FBR Capital Markets initiated coverage of Capstone Turbine Corp. (NASDAQ: CPST) with an outperform rating and a price target of $2.75, or 68 percent potential upside.

Capstone is a small-cap power technology company with a leading product portfolio of low-emission microturbines and increasing customer traction reflecting secular drivers in energy efficiency, environmental regulations, and renewable energy, FBR Capital said in a note to clients.

We view the company at the cusp of transitioning to a higher growth mode as adoption of microturbine technology increases globally due to increased customer confidence and the high-performance track record of a growing installed base, said Ajay Kejriwal, an analyst at FBR Capital.

Kejriwal said the new management team’s initiatives to reduce costs, increase selling prices, and reinvigorate the global distribution network have started to yield results and should continue to propel the company toward profitability.

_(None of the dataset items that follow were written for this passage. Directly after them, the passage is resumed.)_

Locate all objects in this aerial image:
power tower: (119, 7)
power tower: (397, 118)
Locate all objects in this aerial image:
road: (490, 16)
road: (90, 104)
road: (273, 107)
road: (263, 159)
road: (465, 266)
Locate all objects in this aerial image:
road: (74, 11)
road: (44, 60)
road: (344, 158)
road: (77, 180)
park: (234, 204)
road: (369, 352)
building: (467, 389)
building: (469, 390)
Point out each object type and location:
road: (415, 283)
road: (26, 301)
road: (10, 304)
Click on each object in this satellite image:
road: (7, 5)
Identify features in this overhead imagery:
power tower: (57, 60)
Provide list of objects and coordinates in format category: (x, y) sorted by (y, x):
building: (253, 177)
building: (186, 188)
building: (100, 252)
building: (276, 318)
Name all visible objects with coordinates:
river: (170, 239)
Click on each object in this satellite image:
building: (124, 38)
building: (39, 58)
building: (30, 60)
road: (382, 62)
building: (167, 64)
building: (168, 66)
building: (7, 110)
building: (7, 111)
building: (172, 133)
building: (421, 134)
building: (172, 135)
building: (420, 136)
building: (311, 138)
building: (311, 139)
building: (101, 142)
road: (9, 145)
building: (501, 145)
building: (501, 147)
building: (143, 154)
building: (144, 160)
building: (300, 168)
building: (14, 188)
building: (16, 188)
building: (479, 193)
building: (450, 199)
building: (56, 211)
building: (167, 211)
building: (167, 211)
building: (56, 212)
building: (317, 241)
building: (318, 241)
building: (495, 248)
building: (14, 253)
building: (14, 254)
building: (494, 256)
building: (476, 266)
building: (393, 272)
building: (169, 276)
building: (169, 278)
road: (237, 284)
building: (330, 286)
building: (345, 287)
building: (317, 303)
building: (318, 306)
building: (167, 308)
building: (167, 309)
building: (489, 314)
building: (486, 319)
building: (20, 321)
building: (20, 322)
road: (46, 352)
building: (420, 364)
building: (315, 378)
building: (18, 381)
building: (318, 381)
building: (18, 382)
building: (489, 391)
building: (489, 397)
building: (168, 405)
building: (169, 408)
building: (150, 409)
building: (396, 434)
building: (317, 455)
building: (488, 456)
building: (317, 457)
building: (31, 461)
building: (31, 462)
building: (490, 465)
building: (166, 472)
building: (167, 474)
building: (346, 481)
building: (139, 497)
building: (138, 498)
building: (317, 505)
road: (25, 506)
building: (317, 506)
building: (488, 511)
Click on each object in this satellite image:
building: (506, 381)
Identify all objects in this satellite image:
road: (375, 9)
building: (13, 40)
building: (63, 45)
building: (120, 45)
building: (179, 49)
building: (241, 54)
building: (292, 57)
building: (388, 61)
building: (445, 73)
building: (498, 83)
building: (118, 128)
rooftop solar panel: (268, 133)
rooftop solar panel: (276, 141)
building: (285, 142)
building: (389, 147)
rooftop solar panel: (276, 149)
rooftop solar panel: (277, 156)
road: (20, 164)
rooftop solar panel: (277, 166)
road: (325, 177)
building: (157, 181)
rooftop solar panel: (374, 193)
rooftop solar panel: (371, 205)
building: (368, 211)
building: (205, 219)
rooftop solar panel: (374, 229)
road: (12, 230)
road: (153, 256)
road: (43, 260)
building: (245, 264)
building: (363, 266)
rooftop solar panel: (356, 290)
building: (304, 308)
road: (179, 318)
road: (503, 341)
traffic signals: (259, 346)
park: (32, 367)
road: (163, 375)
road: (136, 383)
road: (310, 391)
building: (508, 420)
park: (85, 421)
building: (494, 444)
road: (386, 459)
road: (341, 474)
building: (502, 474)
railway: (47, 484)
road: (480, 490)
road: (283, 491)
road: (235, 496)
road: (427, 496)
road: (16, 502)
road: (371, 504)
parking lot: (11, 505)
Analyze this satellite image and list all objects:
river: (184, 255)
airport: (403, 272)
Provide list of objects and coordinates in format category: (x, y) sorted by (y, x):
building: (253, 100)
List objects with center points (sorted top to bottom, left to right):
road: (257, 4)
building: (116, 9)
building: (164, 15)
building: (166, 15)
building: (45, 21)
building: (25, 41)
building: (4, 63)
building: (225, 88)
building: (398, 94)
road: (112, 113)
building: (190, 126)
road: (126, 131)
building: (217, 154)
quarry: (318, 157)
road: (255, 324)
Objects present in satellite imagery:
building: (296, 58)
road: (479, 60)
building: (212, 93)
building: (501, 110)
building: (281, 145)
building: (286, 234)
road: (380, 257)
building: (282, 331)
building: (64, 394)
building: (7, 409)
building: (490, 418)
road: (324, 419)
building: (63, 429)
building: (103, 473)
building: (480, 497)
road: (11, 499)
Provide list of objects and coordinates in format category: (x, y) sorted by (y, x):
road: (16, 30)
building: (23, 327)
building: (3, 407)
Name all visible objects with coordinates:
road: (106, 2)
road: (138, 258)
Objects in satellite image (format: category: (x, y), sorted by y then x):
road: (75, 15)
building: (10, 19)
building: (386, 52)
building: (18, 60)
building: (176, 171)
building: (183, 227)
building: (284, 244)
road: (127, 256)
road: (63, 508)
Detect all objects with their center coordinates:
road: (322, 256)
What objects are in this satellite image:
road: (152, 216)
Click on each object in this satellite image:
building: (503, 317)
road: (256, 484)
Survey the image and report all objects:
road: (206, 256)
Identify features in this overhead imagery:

No doubt, this is a high-risk/reward story as Capstone continues to burn cash and could be several quarters away from breakeven, and there are challenges in competing with alternative and older established distributed power generation technologies, especially reciprocating engines, Kejriwal said in a note.

Kejriwal sees opportunity, however, as microturbines move up the technology maturity life-cycle curve, resulting in potential for strong 30 percent-plus volume growth. Combined with cost reduction and higher average selling prices, this should result in improving gross margin and positive EPS over the next six to eight quarters.

Kejriwal also recognizes that Capstone’s revenue and earnings potential could perhaps be significantly enhanced by an acquirer with a larger global brand presence, supply chain, and stronger balance sheet, and he would not be surprised to see acquisition interest over the next several quarters.

Kejriwal said he is modeling for 30 percent revenue compound annual growth rate (CAGR) over fiscal year 2011 - 2016, reflecting microturbine penetration increasing from about 7 percent to 20 percent.

Kejriwal said Capstone has ample manufacturing capacity at its existing facilities, and this increase in revenue would result in only a very modest increase in labor and overhead costs. Direct materials should decline from 50 percent of cost of goods sold in fiscal 2011 to 25 percent in fiscal 2013 as a result of ongoing supply chain rationalization.

Where we could see a potential upside surprise. We see potential for marquee orders in the global oil & gas markets in the U.S., Russia, Latin America, and Australia. U.S. shale gas represents another sizeable opportunity in addition to renewables, office buildings, and critical power supply. There is also potential for a takeout by a more established company, said Kejriwal.

Where we could see a potential downside surprise. Delays on execution for material cost reduction and supply chain rationalization would push Capstone’s 35 percent gross margin goal to the right, Kejriwal concluded.

The brokerage established its 2011 loss per share estimate for Capstone Turbine of $0.13 on revenue of $82.7 million, and its 2012 loss estimate of $0.07 on revenue of $116.2 million.

Capstone Turbine stock closed Friday's regular trading down 2.44 percent at $1.60 on the NASDAQ Stock Market.